III. MOTION TO DISMISS, RESPONSE, AND REPLY Defendant Pegasus seeks dismissal pursuant to Rule 12(b)(6) of the Federal Rules of Civil Procedure, asserting that the SAC fails to state a claim against it. Initially, Pegasus contends that the SAC is deficient because it “is a quintessential shotgun pleading that is riddled with conclusory allegations and generalities” and that the SAC often refers to the Defendants collectively instead of clearly identifying the claims or facts attributable to each Defendants. See Memorandum in Support (Docket Entry No. 23-1) at 2 and 4.

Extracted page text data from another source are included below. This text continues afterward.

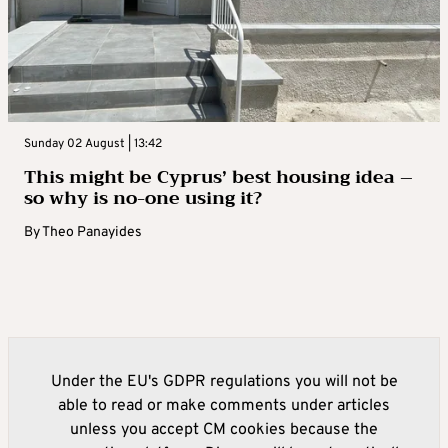
Sunday 02 August | 13:42
This might be Cyprus’ best housing idea –
so why is no-one using it?
By
Theo Panayides
Under the EU's GDPR regulations you will not be
able to read or make comments under articles
unless you accept CM cookies because the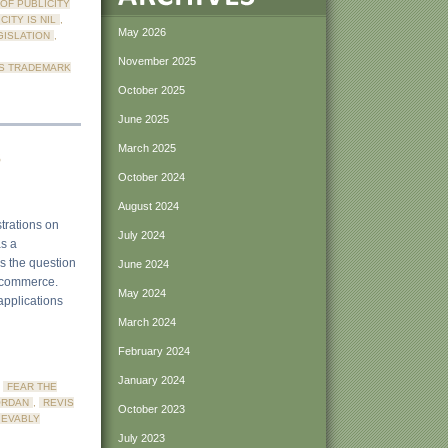
 OF PUBLICITY
CITY IS NIL
,
May 2026
GISLATION
,
November 2025
S TRADEMARK
October 2025
June 2025
s
March 2025
October 2024
August 2024
strations on
July 2024
as a
is the question
June 2024
in commerce.
May 2024
applications
March 2024
February 2024
January 2024
,
FEAR THE
ORDAN
,
REVIS
October 2023
IEVABLY
July 2023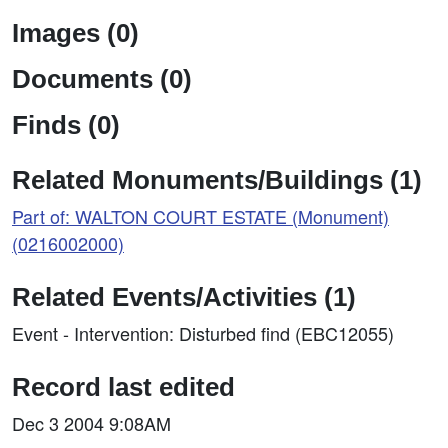
Images (0)
Documents (0)
Finds (0)
Related Monuments/Buildings (1)
Part of: WALTON COURT ESTATE (Monument)
(0216002000)
Related Events/Activities (1)
Event - Intervention: Disturbed find (EBC12055)
Record last edited
Dec 3 2004 9:08AM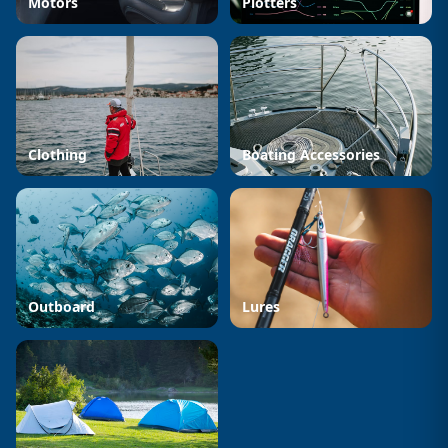
Motors
Plotters
Clothing
Boating Accessories
Outboard
Lures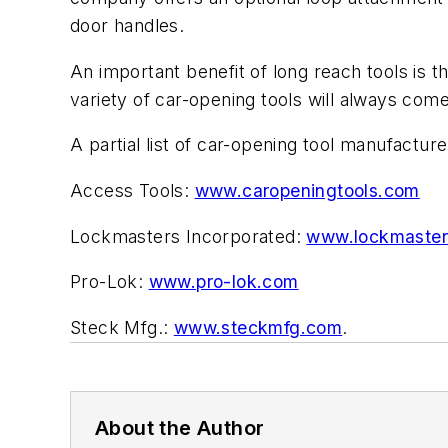
door handles.
An important benefit of long reach tools is t
variety of car-opening tools will always come
A partial list of car-opening tool manufacture
Access Tools:
www.caropeningtools.com
Lockmasters Incorporated:
www.lockmaste
Pro-Lok:
www.pro-lok.com
Steck Mfg.:
www.steckmfg.com
.
About the Author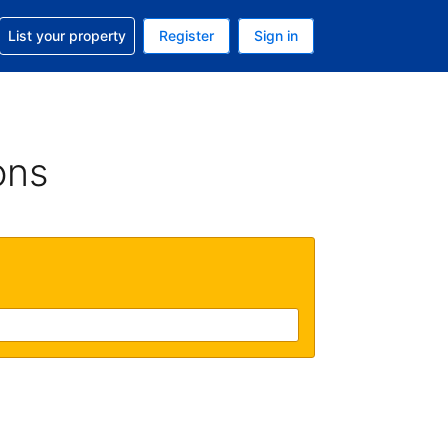
t help with your reservation
List your property
Register
Sign in
 Your current currency is U.S. Dollar
language. Your current language is English (US)
ons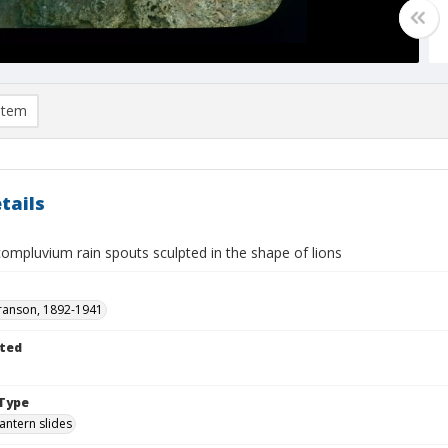
item
tails
ompluvium rain spouts sculpted in the shape of lions
ranson, 1892-1941
ted
Type
lantern slides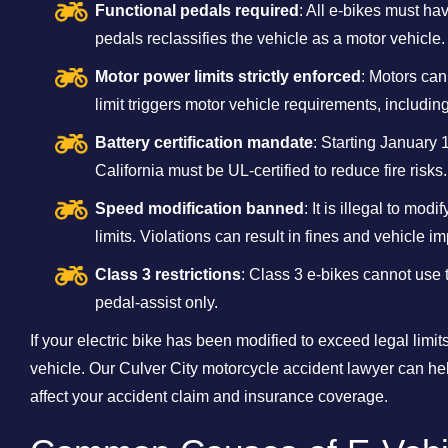
Functional pedals required
: All e-bikes must h
pedals reclassifies the vehicle as a motor vehicle.
Motor power limits strictly enforced
: Motors ca
limit triggers motor vehicle requirements, including
Battery certification mandate
: Starting January 1
California must be UL-certified to reduce fire risks.
Speed modification banned
: It is illegal to mo
limits. Violations can result in fines and vehicle 
Class 3 restrictions
: Class 3 e-bikes cannot use
pedal-assist only.
If your electric bike has been modified to exceed legal limits
vehicle. Our Culver City motorcycle accident lawyer can he
affect your accident claim and insurance coverage.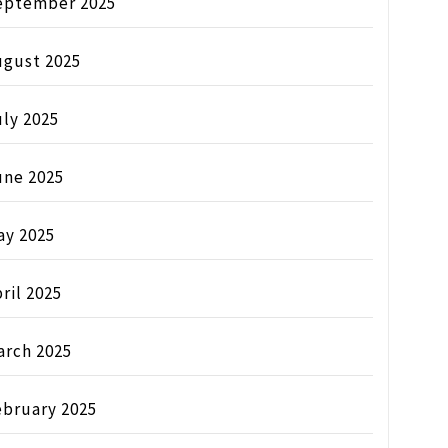
eptember 2025
ugust 2025
ly 2025
une 2025
ay 2025
ril 2025
arch 2025
ebruary 2025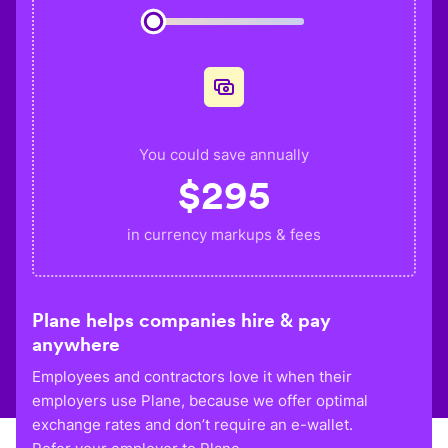
You could save annually
$
295
in currency markups & fees
Plane helps companies hire & pay
anywhere
Employees and contractors love it when their
employers use Plane, because we offer optimal
exchange rates and don’t require an e-wallet.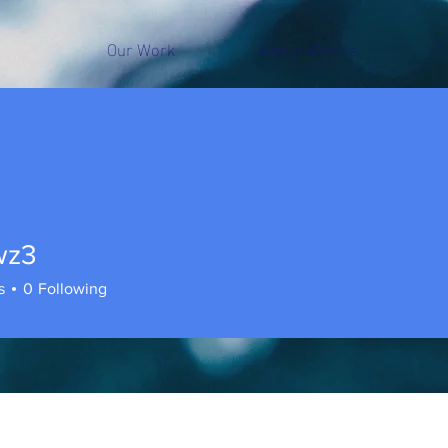
Our Work
About Whales
S
wz3
s
0
Following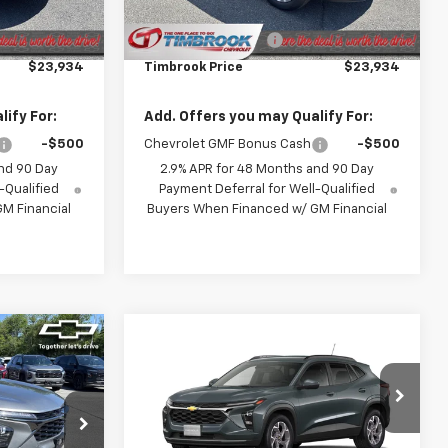
$23,535
MSRP:
$23,535
+$399
Documentation Fee
+$399
$23,934
Timbrook Price
$23,934
ify For:
Add. Offers you may Qualify For:
-$500
Chevrolet GMF Bonus Cash
-$500
nd 90 Day
2.9% APR for 48 Months and 90 Day
-Qualified
Payment Deferral for Well-Qualified
M Financial
Buyers When Financed w/ GM Financial
Compare Vehicle
2
$25,256
rax
New
2026
Chevrolet Trax
ICE
LT
TIMBROOK PRICE
Price Drop
k:
D168450
VIN:
KL77LHEP8TC243033
Stock:
D243033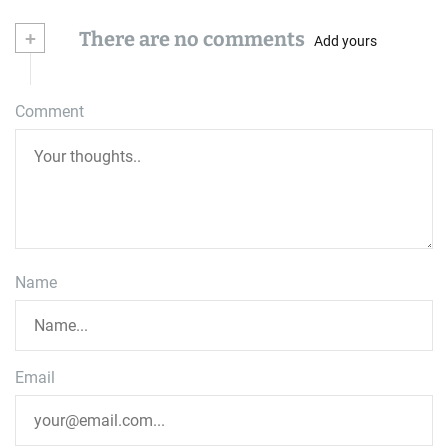
+
There are no comments
Add yours
Comment
Name
Email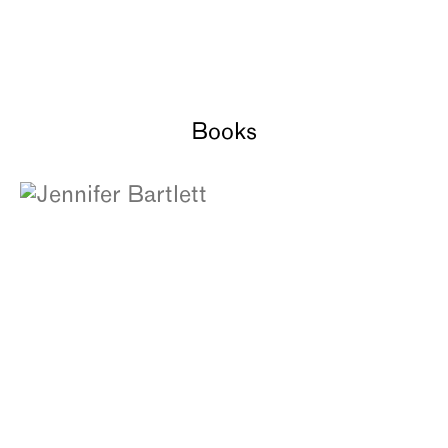
Books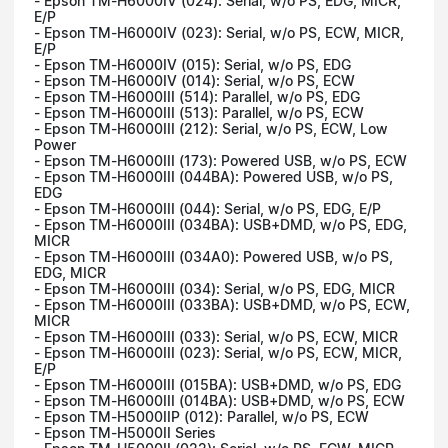
- Epson TM-H6000IV (024): Serial, w/o PS, EDG, MICR,
E/P
- Epson TM-H6000IV (023): Serial, w/o PS, ECW, MICR,
E/P
- Epson TM-H6000IV (015): Serial, w/o PS, EDG
- Epson TM-H6000IV (014): Serial, w/o PS, ECW
- Epson TM-H6000III (514): Parallel, w/o PS, EDG
- Epson TM-H6000III (513): Parallel, w/o PS, ECW
- Epson TM-H6000III (212): Serial, w/o PS, ECW, Low
Power
- Epson TM-H6000III (173): Powered USB, w/o PS, ECW
- Epson TM-H6000III (044BA): Powered USB, w/o PS,
EDG
- Epson TM-H6000III (044): Serial, w/o PS, EDG, E/P
- Epson TM-H6000III (034BA): USB+DMD, w/o PS, EDG,
MICR
- Epson TM-H6000III (034A0): Powered USB, w/o PS,
EDG, MICR
- Epson TM-H6000III (034): Serial, w/o PS, EDG, MICR
- Epson TM-H6000III (033BA): USB+DMD, w/o PS, ECW,
MICR
- Epson TM-H6000III (033): Serial, w/o PS, ECW, MICR
- Epson TM-H6000III (023): Serial, w/o PS, ECW, MICR,
E/P
- Epson TM-H6000III (015BA): USB+DMD, w/o PS, EDG
- Epson TM-H6000III (014BA): USB+DMD, w/o PS, ECW
- Epson TM-H5000IIP (012): Parallel, w/o PS, ECW
- Epson TM-H5000II Series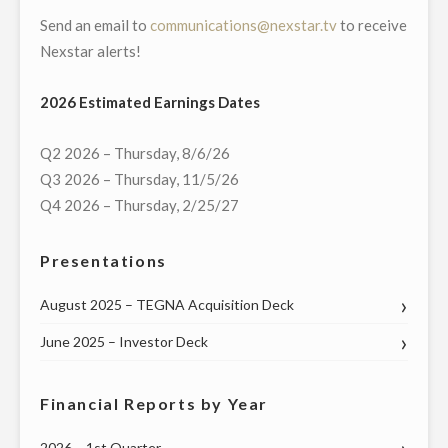
Send an email to
communications@nexstar.tv
to receive
Nexstar alerts!
2026 Estimated Earnings Dates
Q2 2026 – Thursday, 8/6/26
Q3 2026 – Thursday, 11/5/26
Q4 2026 – Thursday, 2/25/27
Presentations
August 2025 – TEGNA Acquisition Deck
June 2025 – Investor Deck
Financial Reports by Year
2026 – 1st Quarter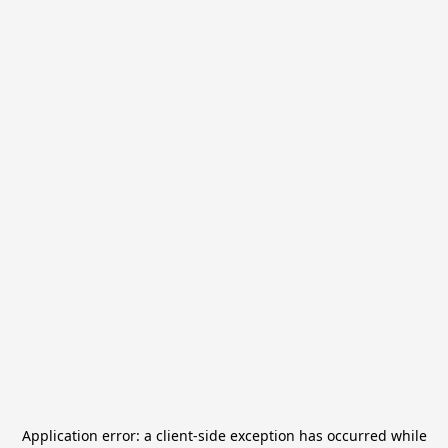
Application error: a
client
-side exception has occurred while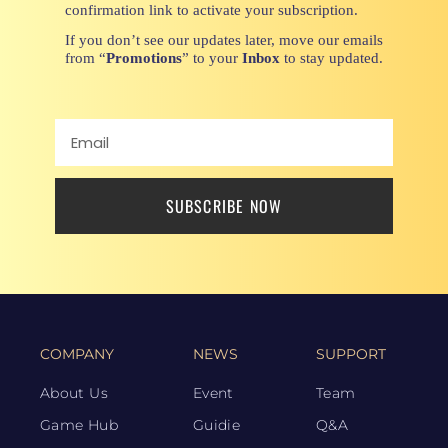
confirmation link to activate your subscription.
If you don’t see our updates later, move our emails
from “
Promotions
” to your
Inbox
to stay updated.
SUBSCRIBE NOW
COMPANY
NEWS
SUPPORT
About Us
Event
Team
Game Hub
Guidie
Q&A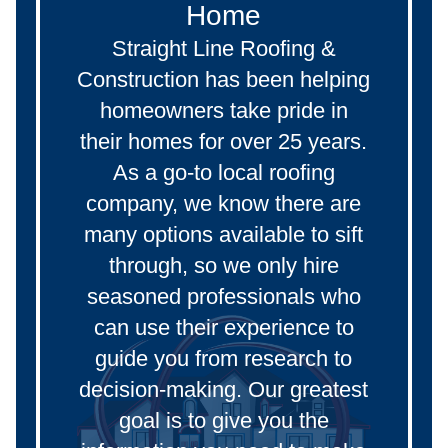
Home
Straight Line Roofing &
Construction has been helping
homeowners take pride in
their homes for over 25 years.
As a go-to local roofing
company, we know there are
many options available to sift
through, so we only hire
seasoned professionals who
can use their experience to
guide you from research to
decision-making. Our greatest
goal is to give you the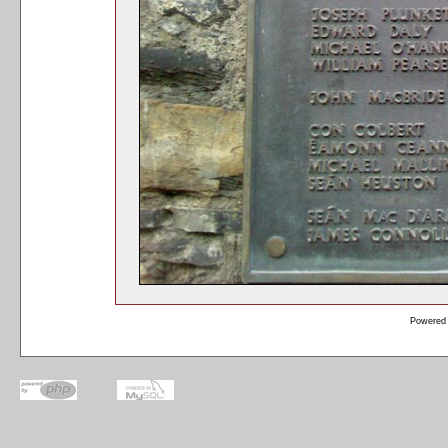
Powered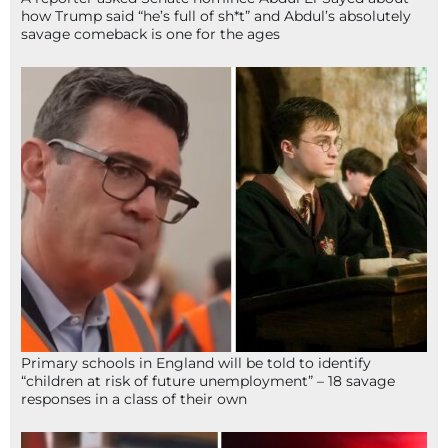
how Trump said “he’s full of sh*t” and Abdul’s absolutely
savage comeback is one for the ages
Primary schools in England will be told to identify
“children at risk of future unemployment” – 18 savage
responses in a class of their own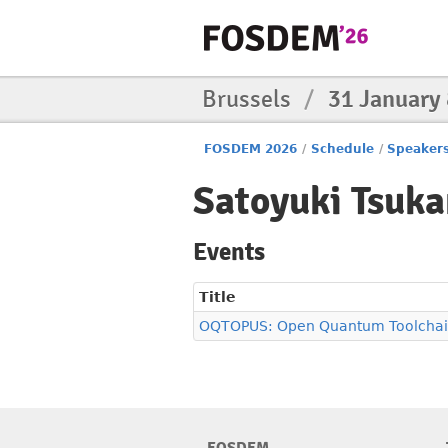
Brussels
/
31 January
FOSDEM 2026
/
Schedule
/
Speaker
Satoyuki Tsuk
Events
Title
OQTOPUS: Open Quantum Toolchain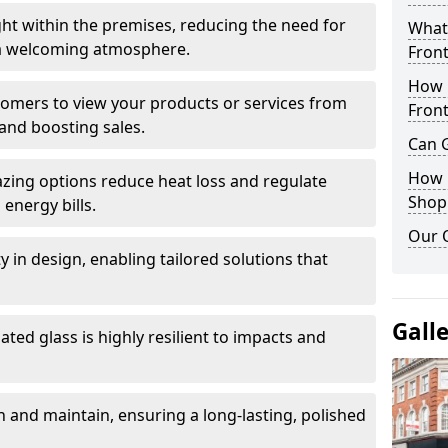
ght within the premises, reducing the need for
What 
ng a welcoming atmosphere.
Front
How 
stomers to view your products or services from
Front
and boosting sales.
Can G
How D
azing options reduce heat loss and regulate
Shop
energy bills.
Our 
ity in design, enabling tailored solutions that
Gall
ted glass is highly resilient to impacts and
 and maintain, ensuring a long-lasting, polished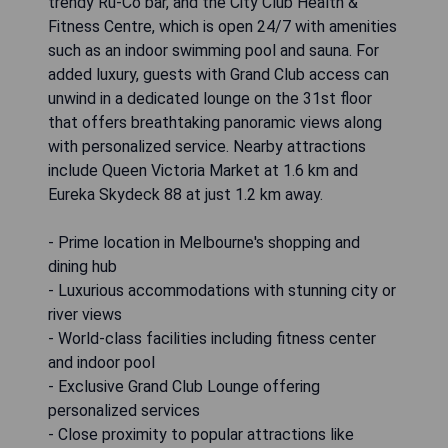
trendy Ru-Co bar, and the City Club Health &
Fitness Centre, which is open 24/7 with amenities
such as an indoor swimming pool and sauna. For
added luxury, guests with Grand Club access can
unwind in a dedicated lounge on the 31st floor
that offers breathtaking panoramic views along
with personalized service. Nearby attractions
include Queen Victoria Market at 1.6 km and
Eureka Skydeck 88 at just 1.2 km away.
- Prime location in Melbourne's shopping and
dining hub
- Luxurious accommodations with stunning city or
river views
- World-class facilities including fitness center
and indoor pool
- Exclusive Grand Club Lounge offering
personalized services
- Close proximity to popular attractions like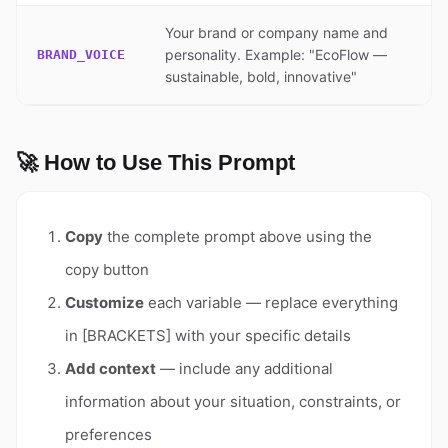
Your brand or company name and
personality. Example: "EcoFlow —
BRAND_VOICE
sustainable, bold, innovative"
🚀 How to Use This Prompt
Copy
the complete prompt above using the
copy button
Customize
each variable — replace everything
in [BRACKETS] with your specific details
Add context
— include any additional
information about your situation, constraints, or
preferences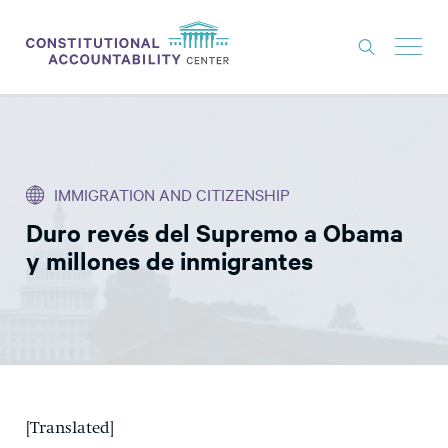
ISSUES
LITIGATION
IMMIGRATION AND CITIZENSHIP
THINK TANK
Duro revés del Supremo a Obama
NEWS
y millones de inmigrantes
ABOUT
CONSTITUTIONAL PROGRESS
EXPERTS
GET INVOLVED
[Translated]
DONATE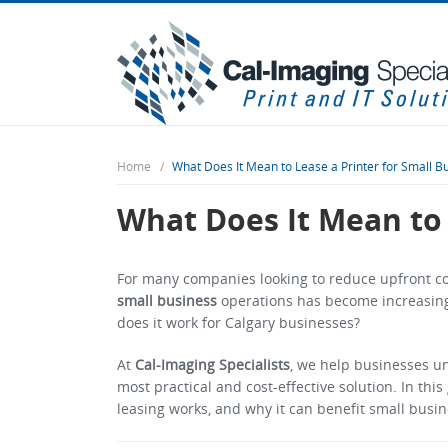
Home
What Does It Mean to Lease a Printer for Small Bu
What Does It Mean to 
For many companies looking to reduce upfront cos
small business
operations has become increasing
does it work for Calgary businesses?
At
Cal-Imaging Specialists
, we help businesses u
most practical and cost-effective solution. In this
leasing works, and why it can benefit small busin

3 As to the nine specific counts asserted in the SAC, Pegasus contends that the FDCPA claim (Count I) is asserted against only Defendant Columbia. Id. at 5. Pegasus argues that the FCRA claim (Count II) warrants dismissal because the SAC does set out factual allegations showing that Pegasus furnished any information to a credit bureau or received a dispute notification from a credit

bureau. Id. at 6-8. Pegasus raises a statute of limitations defense to four of Plaintiffs’ claims - Counts III (TCPA), VII (TPRPA), VIII (Negligence), and IX (IIED) – arguing that these claims should be dismissed as untimely under the applicable one-year statute of limitations because the claims are based upon events occurring more than one year to the filing of the lawsuit. Id. at 5-6. With respect to Counts IV (Breach of Contract) and VI (Unjust Enrichment), Pegasus asserts that the SAC shows that the apartment lease was between Plaintiffs and Parc only and argues there are no factual allegations that would support a contract or quasi-contract claim against Pegasus. Finally, as to Plaintiffs’ fraud claim (Count V), Pegasus argues that any assertion that Plaintiffs were fraudulently induced to enter into the lease agreement is barred by the applicable three-year statute of limitations and is further negated by a provision in the lease that no “oral promises, representations, or agreements” were made in entering into the lease agreement. Id. at 10-11.

Pegasus further contends that Plaintiffs’ fraud claim is not pled with the specificity required by Rule 9(b) of the Federal Rules of Civil Procedure. Id. at 11-12. In response, Plaintiffs assert that their SAC is not a “shotgun pleading” but, instead, the SAC sets out detailed factual allegations that are supported by law, clearly outlines each Defendant's role in causing the harm experienced by Plaintiffs, and sets forth claims that “are sufficiently specific, factually grounded, and legally tenable to survive a Rule 12(b)(6) motion.” See Response in Opposition (Docket Entry No. 33) at 2 and 5.